BEIJING—China passed a new antiterrorism law that stepped back from previous language of concern to global technology firms, but which still raises questions about its scope and the potential impact on companies doing business there.
The law, passed Sunday by China’s rubber-stamp parliament, also authorized the armed forces and paramilitary police to take part in counterterrorism operations in foreign countries with the approval of those countries and Beijing’s military leadership.
Chinese authorities say the law is intended to help prevent terror attacks in China and better protect its citizens overseas, four of whom were killed by militants in Mali and Syria in November.
Beijing has blamed a series of recent attacks in China on jihadist separatists from the northwestern region of Xinjiang, where some of the mostly Muslim Uighur ethnic group have been resisting Chinese rule for decades.
The new law contains much of the language from a draft version released a year ago that U.S. officials, business groups and rights advocates criticized as having an overly broad definition of terrorism and onerous requirements for companies dealing with proprietary commercial information and private data in China.
The final version of the law requires telecom operators and Internet companies to help authorities with decryption of data and other counterterrorism efforts. Unlike the draft version, however, it leaves out some controversial language requiring tech companies to store their data locally and provide their encryption systems for review to be able to operate in China.
Still, the broad wording that tech companies must provide “technical means of support” to China’s government for counterterrorism has prompted concern among some U.S. tech firms, according to a person familiar with the matter.
“Telecommunications and Internet service providers should provide technical interfaces and technical support and assistance in terms of decryption and other techniques to the public and national security agencies in the lawful conduct of terrorism prevention and investigation,” says a final version of the law, published by the official Xinhua News Agency.
China’s law comes as data encryption has become a flash point globally between tech firms and law enforcement authorities. U.S. tech companies such as Apple Inc. and Google Inc. have been clashing with U.S. and European governments over new encryption technologies, which law-enforcement officials say hinder their ability to catch terrorists.
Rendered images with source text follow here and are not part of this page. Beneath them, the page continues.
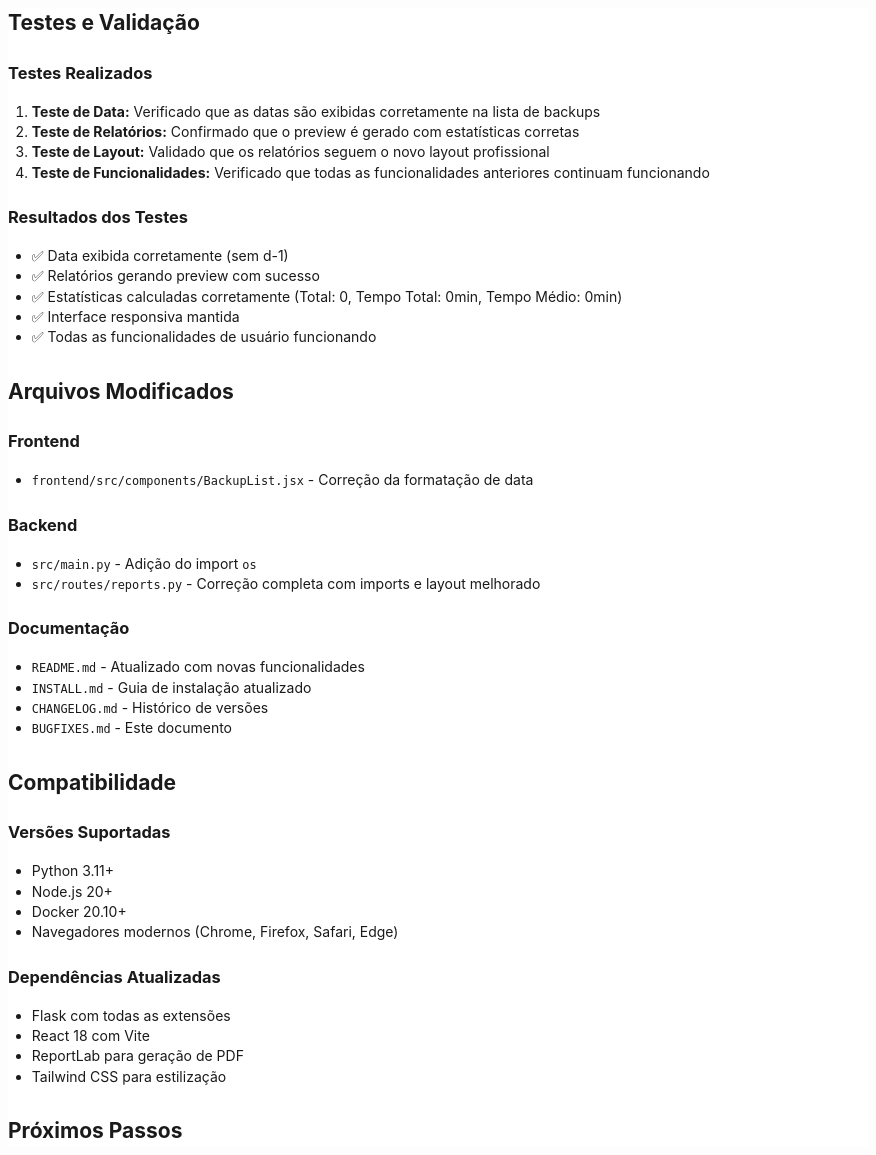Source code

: ## Testes e Validação

### Testes Realizados

1. **Teste de Data:** Verificado que as datas são exibidas corretamente na lista de backups
2. **Teste de Relatórios:** Confirmado que o preview é gerado com estatísticas corretas
3. **Teste de Layout:** Validado que os relatórios seguem o novo layout profissional
4. **Teste de Funcionalidades:** Verificado que todas as funcionalidades anteriores continuam funcionando

### Resultados dos Testes

- ✅ Data exibida corretamente (sem d-1)
- ✅ Relatórios gerando preview com sucesso
- ✅ Estatísticas calculadas corretamente (Total: 0, Tempo Total: 0min, Tempo Médio: 0min)
- ✅ Interface responsiva mantida
- ✅ Todas as funcionalidades de usuário funcionando

## Arquivos Modificados

### Frontend
- `frontend/src/components/BackupList.jsx` - Correção da formatação de data

### Backend
- `src/main.py` - Adição do import `os`
- `src/routes/reports.py` - Correção completa com imports e layout melhorado

### Documentação
- `README.md` - Atualizado com novas funcionalidades
- `INSTALL.md` - Guia de instalação atualizado
- `CHANGELOG.md` - Histórico de versões
- `BUGFIXES.md` - Este documento

## Compatibilidade

### Versões Suportadas
- Python 3.11+
- Node.js 20+
- Docker 20.10+
- Navegadores modernos (Chrome, Firefox, Safari, Edge)

### Dependências Atualizadas
- Flask com todas as extensões
- React 18 com Vite
- ReportLab para geração de PDF
- Tailwind CSS para estilização

## Próximos Passos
Apple criticized a U.K. proposal on Dec. 21 that would give national-security authorities more power to monitor communications. The proposal would require tech companies to retain “permanent interception capabilities” for communications, including “the ability to remove any encryption.”
U.S. President Barack Obama had spoken in support of the U.K. stance against encryption in January, but backed down from trying to change U.S. law in October.
U.S. Federal Bureau of Investigation Director James Comey said in November that the bureau had been stymied in tracking Islamic State’s recruiting efforts due to use of encrypted communication services.
Following Edward Snowden’s revelations that U.S. authorities inserted so-called backdoors in technology products to allow spying, U.S. tech companies have sought to distance themselves from government surveillance in order to regain the trust of consumers. Apple and Google have released software with encryption they say they are unable to unlock.
Chinese officials say they studied U.S. and European Union legislation while drawing up China’s counterterrorism law.
They have also stepped up efforts in recent months to persuade foreign governments that Uighurs resisting Chinese rule should be considered terrorists.
Beijing has long maintained that Uighur separatists have links to al Qaeda and Chinese officials have said in recent months that at least 300 ethnic Uighurs have joined Islamic State in Iraq and Syria.
Some recent attacks in China have borne the hallmarks of jihadist groups, but rights groups and Uighur activists say much of the violence is provoked by police abuses, excessive religious restrictions and a huge influx of non-Uighur migrants to Xinjiang.
The new law also restricts the right of media to report on details of terrorist attacks and the government’s response.
The counterterrorism law is part of a series of new pieces of legislation that many experts say are designed to tighten the Communist Party’s control over the economy and society, and promote a notion of rule of law that doesn’t undermine its monopoly on power.
President Obama has said he raised concerns about an early draft of the counterterrorism law directly with Chinese President Xi Jinping, saying technology companies would be unwilling to comply with its provisions.
U.S. officials and business groups have also expressed concern over a sweeping new national security law, passed in July, that the government says is needed to counter emerging threats but that critics say may be used to quash dissent and exclude foreign investment.
In May, China’s parliament also published a draft of a new law that seeks to tighten controls on foreign nongovernmental groups. Nearly four dozen U.S. business and professional groups signed a letter to the Chinese government in June urging it to modify that draft, which they said could hurt U.S.-China relations.